For more recent works, you might like:

    
    
      Vernor Vinge
        "Rainbow's End"  -- more near term and what you describe
        "A Fire Upon the Deep" & "A Deepness in the Sky"
    
      David Brin
        "Earth"  -- again, more near term, although with a fantastic ending
        The Uplift Trilogy (a bit more fantastic, but very well done, particularly the 2nd and 3rd novels)
    

There are many "classic" authors and novels. One novel that receives somewhat
less attention/accolades, but which I think speaks to some of what you ask,
is:

    
    
      Arthur C. Clarke
        "The City and the Stars"
    

Neal Stephenson' _The Diamond Age_ might also resonate. And while both more
"near term" and historical, his _Cryptonomicon_ has some very worthy
reflections and speculations.

And I guess I really can't pass up suggesting Carl Sagan's _Contact_. Superb.

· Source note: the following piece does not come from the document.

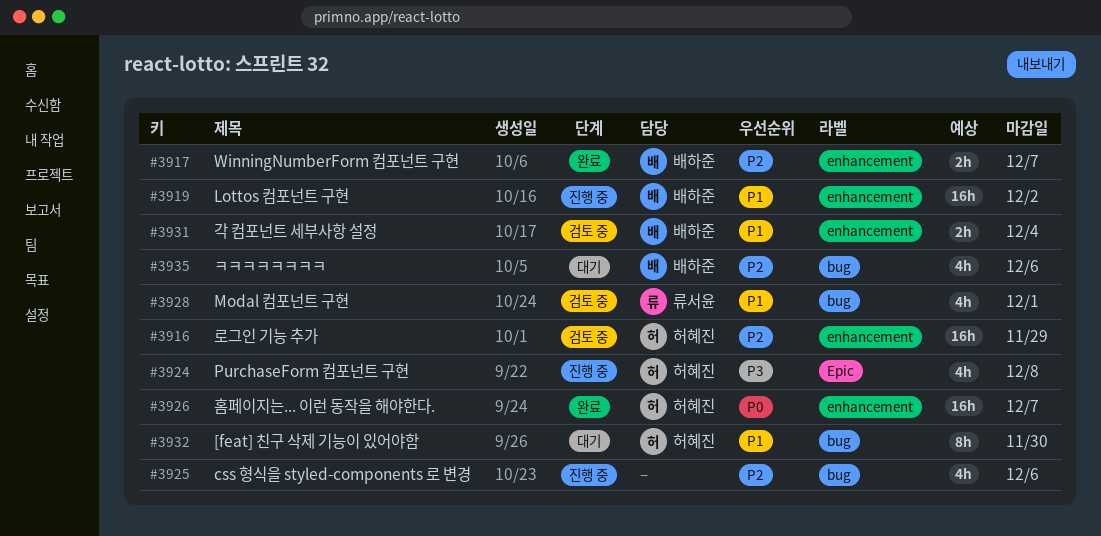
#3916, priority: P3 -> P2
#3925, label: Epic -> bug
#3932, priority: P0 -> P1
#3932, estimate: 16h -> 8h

As for films, I'm not the most versed, but the following, more "real" science
fiction films come to mind:

    
    
      GATTACA
      Blade Runner (yeah, yeah, but I just re-watched it)
      And I'll mention that Star Trek (particularly, for me, The Next Generation), is now on or coming to Netflix
    

P.S. And of course, William Gibson's _Neuromancer_ and, was it the next one or
the next two novels? His short story collection, "Burning Chrome", fits well
into these two or three.

And as for a certain pragmatic perspective on human psychology, behavior, and
possible near term societal/political developments, the classic Heinlein
ouvre, while perhaps sexist or interpretable as such, and also in other ways
somewhat "archaic", is nonetheless insightful.

Probably not what you're looking for, but now that I've rambled on, there it
is.

P.P.S. I found Asimov's original "Robot" trilogy a very insightful allegory
for the competing demands of public knowledge and privacy in the modern world.
Set aside the robotic aspect, per se, and look at how the different societies
lead there lives and social conduct.

------
arethuza
The story "Epoch" by Cory Doctorow was commissioned by Mark Shuttleworth (the
Ubuntu chap) and really is rather good - it is the story of the first "real"
AI and the system administrator who gets the job of turning it off:

<http://craphound.com/?p=2337>

As with all of Cory's work - strongly recommended!